Importance of Virology (The studies of viruses)

 

Quantifying viruses contribute to the study of virus infection mechanisms. It allows for precise determination of viral concentration for monitoring, optimization and altering to give maximum yields. Quantification serves a purpose clinically and in research. For example, clone screening multiplicity of infection and cell cultures in research. Clinically, it can provide insights into: viral infection pathogenesis, diagnosis, assessment of patient’s prognosis and as therapeutic markers for monitoring the effects of antiviral treatments. Epidemiologists use it to approximate patient’s infectivity. Additionally, tests for antiviral resistance can be done. Producing viral vaccines, viral antigens and recombinant proteins using viral vectors require quantification.

 

The number of particles capable of forming plaques per unit volume is called a plaque-forming unit (PFU). TCID50 is a measure of infectious virus titre. Both are very accurate. TCID50 is manually observed whilst PFU is visually observed. TCID50 can take a week to measure whereas PFU can take 3-14 days. PFU is expressed as pfu/mL and assumes each plaque is representative of one infective virus particle. Results of TCID50 and pfu/mL are not equivalent. Centred on Poisson distribution, there is a theoretical relationship between the two (approx. 0.69 PFU= 1 TCID50).
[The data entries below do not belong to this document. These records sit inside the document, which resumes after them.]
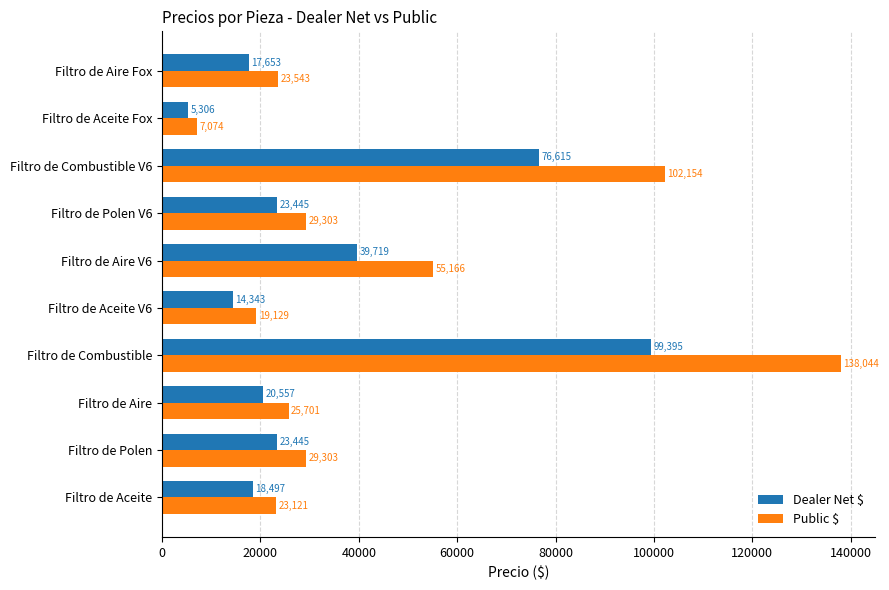

Which series has the largest range (max minus min)?

Public $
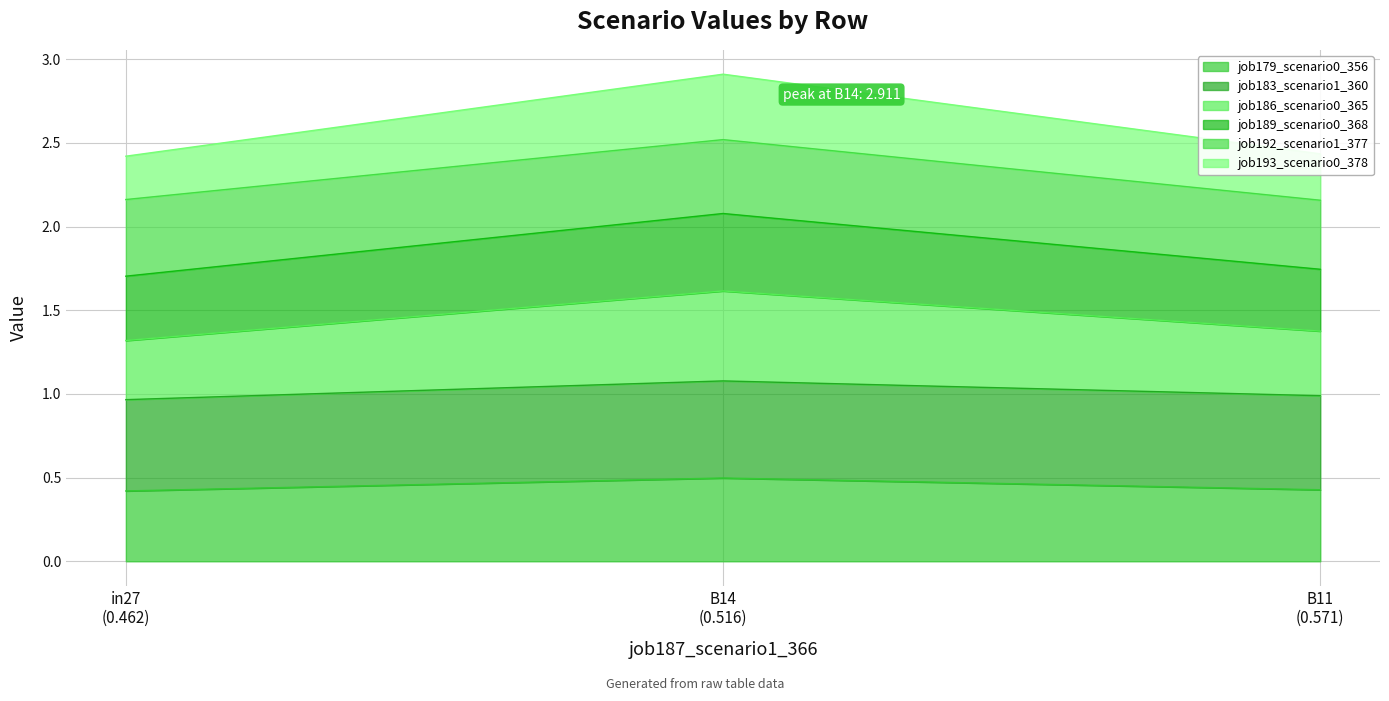

What is the label of the 3rd point from the right?

in27 (0.462)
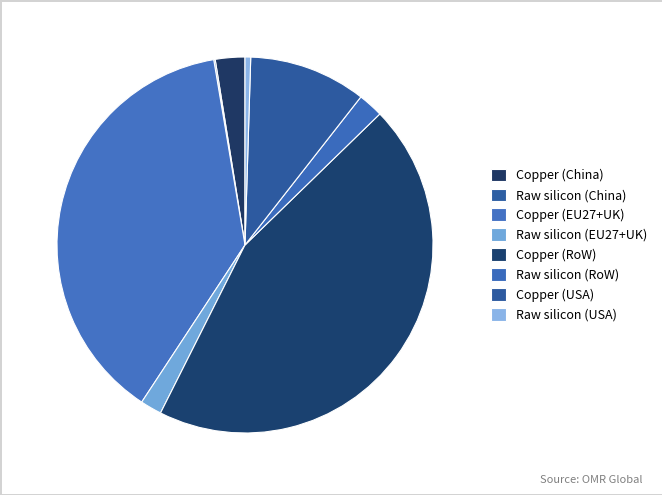

Is there any slice that represents more than half of the pie?

No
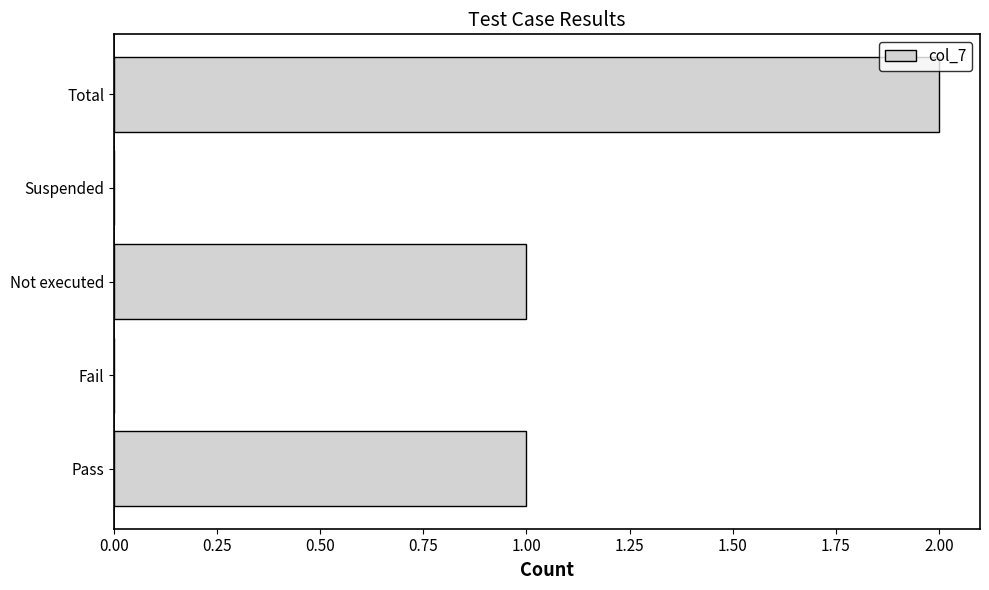

Does the chart contain stacked bars?

No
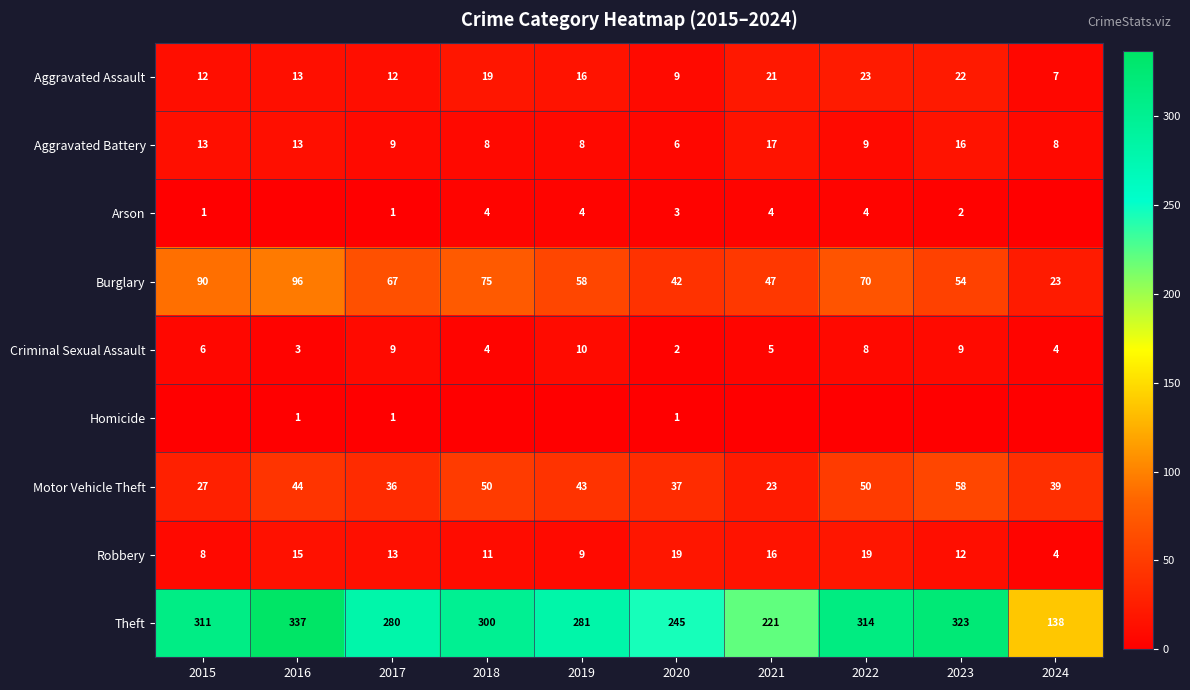

At which label does Robbery first exceed 13?

2016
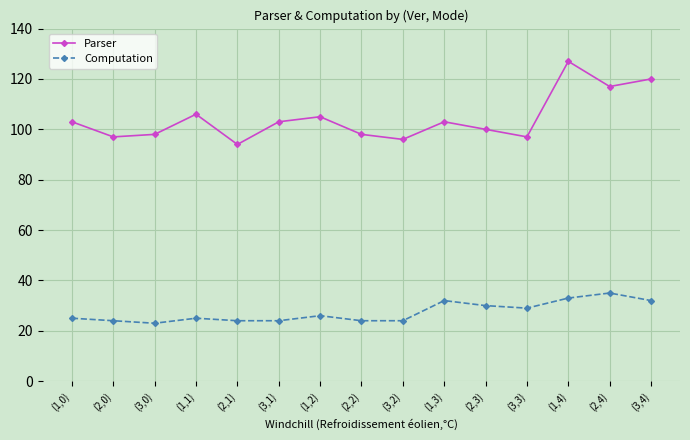

At which category is the sum across all series the highest?

(1,4)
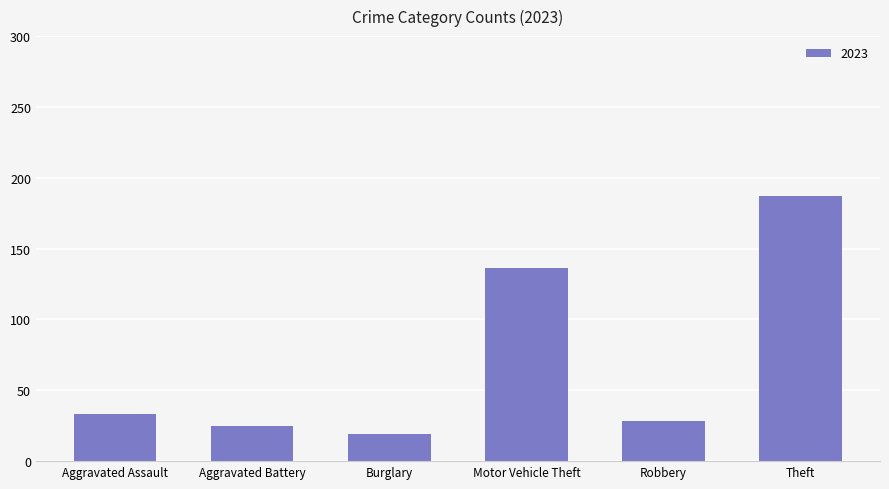

What is the approximate value at Theft?

187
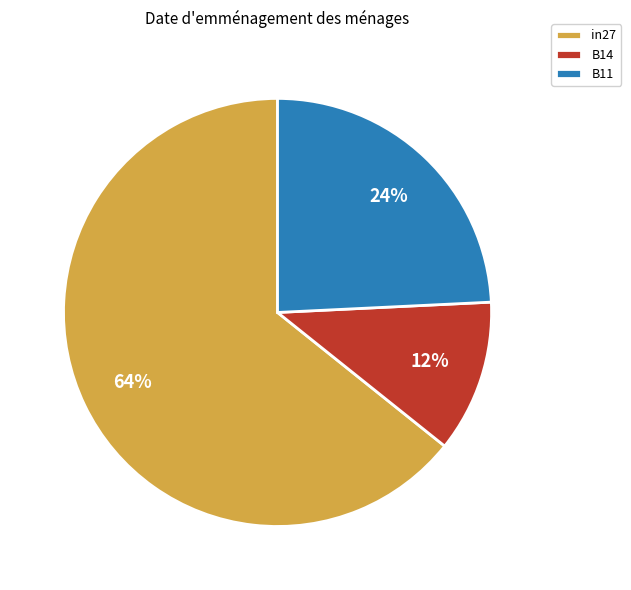

To the nearest percent, what portion does B11 represent?

24%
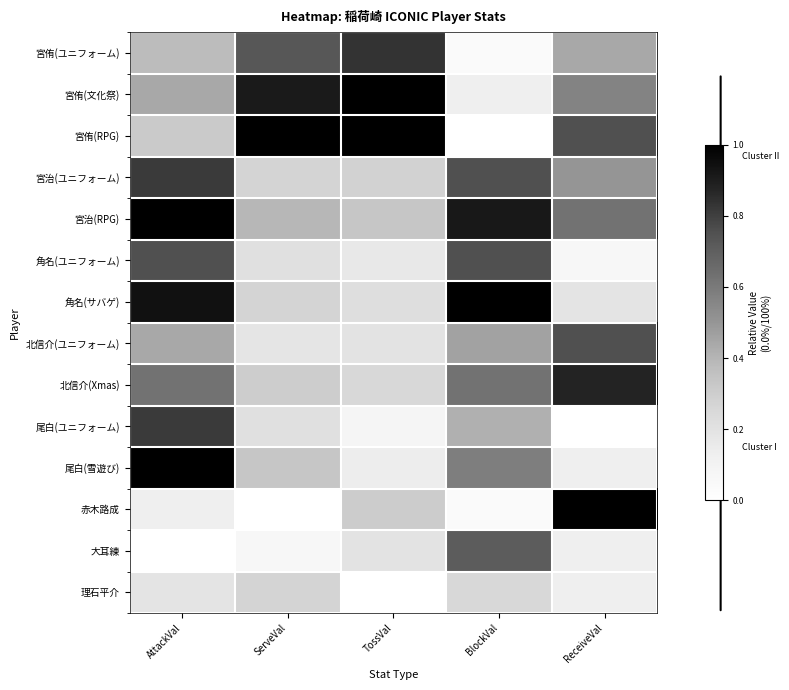

Is it true that 赤木路成 equals 0.0 at BlockVal?

True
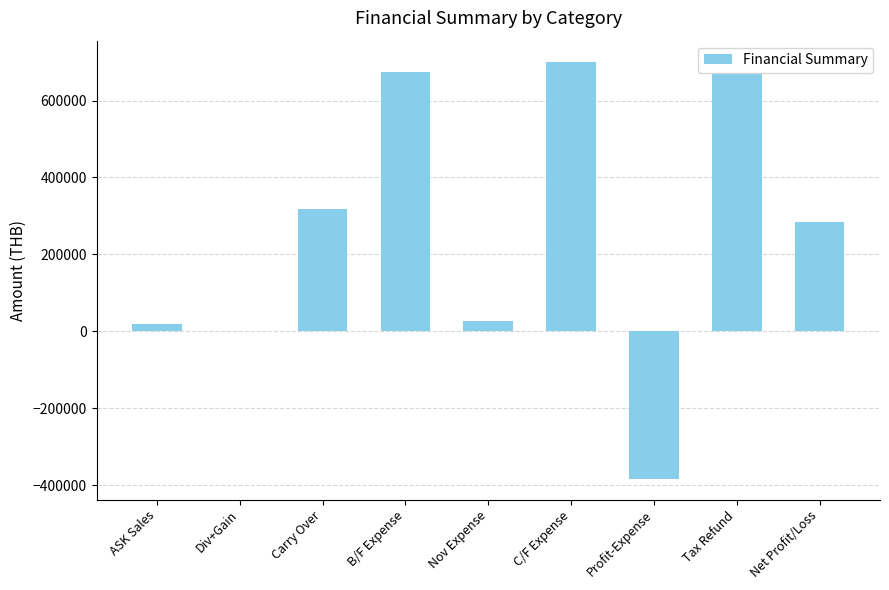

What is the change in value from Carry Over to Profit-Expense?

-701370.0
This may not hold in practice however.

 

An introduction to viruses

 

A comparison can be made when a virus encounter can lead to difference outcomes for cells and for organisms.

 

For cells, viruses can cause:

Latent infection

Acute cytopathic infection

No infection

Abortive infection

Cell transformation

Persistent infection

 

For organisms, viruses can cause:

Virus-induced tumour

Acute infection

Latent infection

Slowly progressive disease

Persistent infection

Chronic infection

Subclinical infection

 

Defining disease

With disease, there are symptoms, but not always. Symptoms can be subjective, as they can be felt by the patient, for example a running nose, an altered mental state, or a pain felt. Clinical signs are objective, they are physical findings by the examiner, for example, abnormalities in an ECG trace. Being infected does not mean you have a disease, being infected means an organism has entered, but it may be cleared before this can lead to disease. An infection is said to be subclinical or silent in the absence of disease that can be observed. When a person is infected, this leads to an immune response.

 

Virulence is described as the capacity to cause disease, among viruses it varies. Some are avirulent meaning they cause no disease, whilst some are lethal, causing life threatening disease. Few viruses are actually 100% lethal.

 

Attenuation is the process of reducing the virulence of a virus. This occurs when producing some vaccines. A microbe is taken, the lethal factor is essentially removed, and so the microbe can be inserted into a person’s bloodstream. This way an immune response can be stimulated, without the inserted microbe being pathogenic (disease causing). Pathogenicity is described as the ability to cause disease.